Disabled Tavellers Scotland (4 of 5) Intercontinental hotel
This review is especially helpful for those who have or use the following: Walking Aid, Wheelchair, Powerchair, Mobility Scooter
Five old townhouses standing on the upmarket New Town area on George Street, Edinburgh, have over the years been converted into what many consider the finest hotel in Edinburgh, recently taken over, on 31st July 2019, and now named Intercontinental Edinburgh the George. The townhouses were built around 1780, and are now category A listed buildings. In 1840, number 19 was redesigned to become the headquarters of the Caledonian Insurance company, and this is used today as the main entrance into the hotel, with its original stone carved name proudly on display as you enter the hotel. (Photo 2). During 1939 they sold their premises to the George hotel, who had bought no,s 21 and 23 in 1860, then expanded over the next few years. In 2009 it was voted the best hotel in Edinburgh, after being taken over by the principle hotel company, then sold on to Intercontinental hotels in 2018. The hotel stands on George Street, an up class area of Edinburgh. The first view of the hotel was very attractive with shrubs and flowers in many flower boxes. (Photo 1). The entrance is on the level (photo 2), with its old original sign as an Insurance company. We were greeted by two very friendly members, the manager and receptionist, (photo 4) and invited to sit in the reception lounge while drinks were ordered.(photo 3). COVID 19 restrictions prevented us from certain areas, so an incomplete review.

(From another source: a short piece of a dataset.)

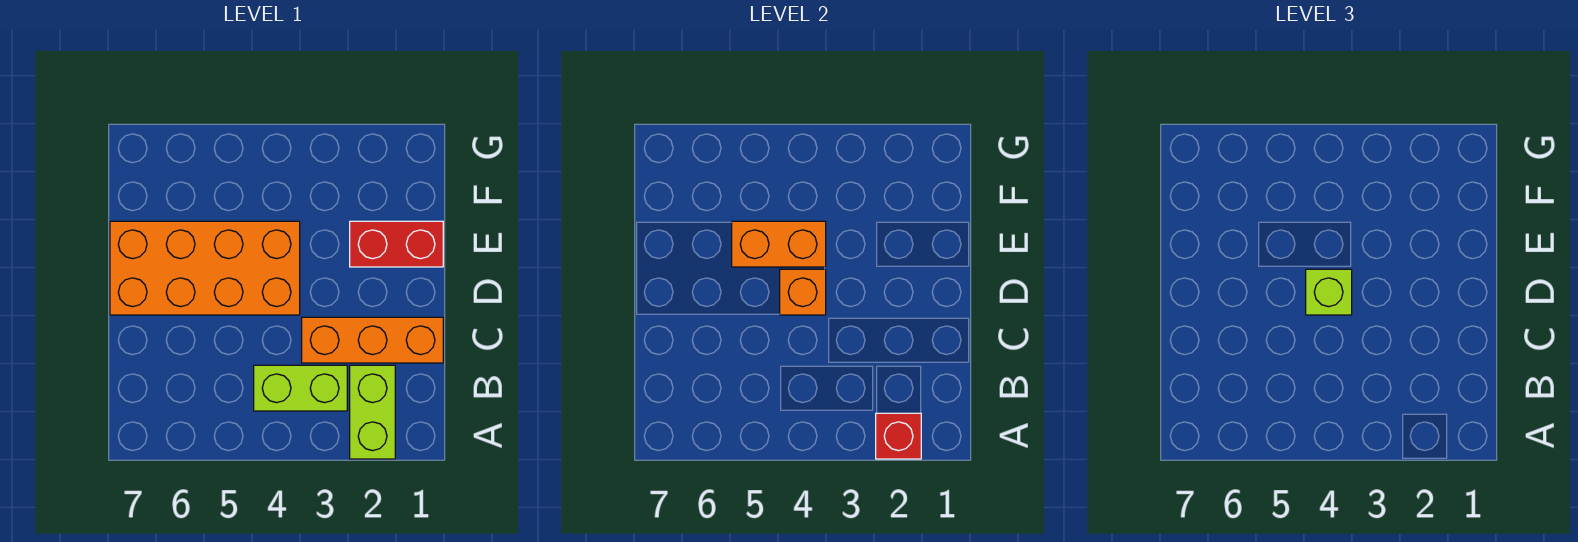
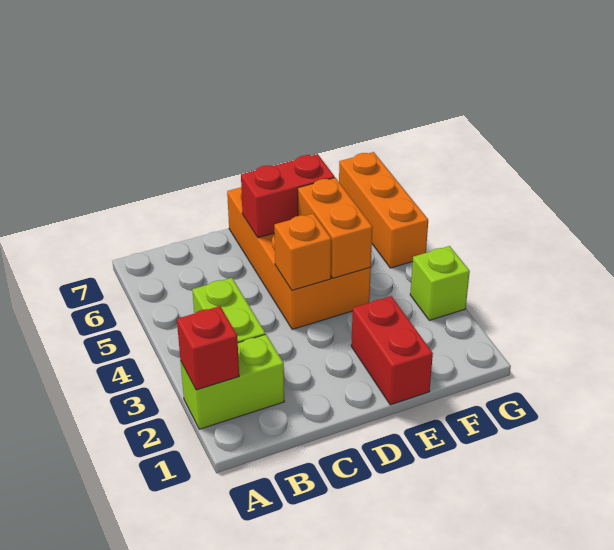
orange 1x3 brick [302,317,443,363] -> orange 1x3 brick moved to [339,152,428,268]
lime 1x1 brick [1306,269,1352,315] -> lime 1x1 brick moved to [410,246,470,320]
none -> red 1x2 brick [241,154,335,238]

From the reception lounge onward, it is all steps (photo 5) so only someone with a bit of mobility would be able to use the facilities, and that’s sad, because it certainly looks a very nice hotel but we are deprived of being able to see it all.. The hall led us along to an elegant restaurant (photo 6) and next to this was “The Printing Press bar and dining room, (photo 7) and we enjoyed a very nice lunch (8). Our final thoughts A very nice hotel, but unfortunately not suitable for disabled, unless you have little bit of mobility to get up out of your chair. We would have highly recommended this hotel if you have mobility.
Transport & Parking
Parking is difficult and not close enough, so we arrived by public bus service, which stops very close to the hotel. We managed to return to our hotel by my wife pushing me along and downhill for the shortish ride to Princess Street, however, the bus stop is next to this hotel.
Although there is a level entry into the hotel and up to reception desk, from then on its has steps everywhere, and being a listed building, there are no lifts. This prevented us from seeing everywhere we wished, and COVID restrictions were also in place.
All the staff we did meet were excellent, highly trained and polite, who did what they could to help us, going beyond what they should have done, and we were grateful for their support.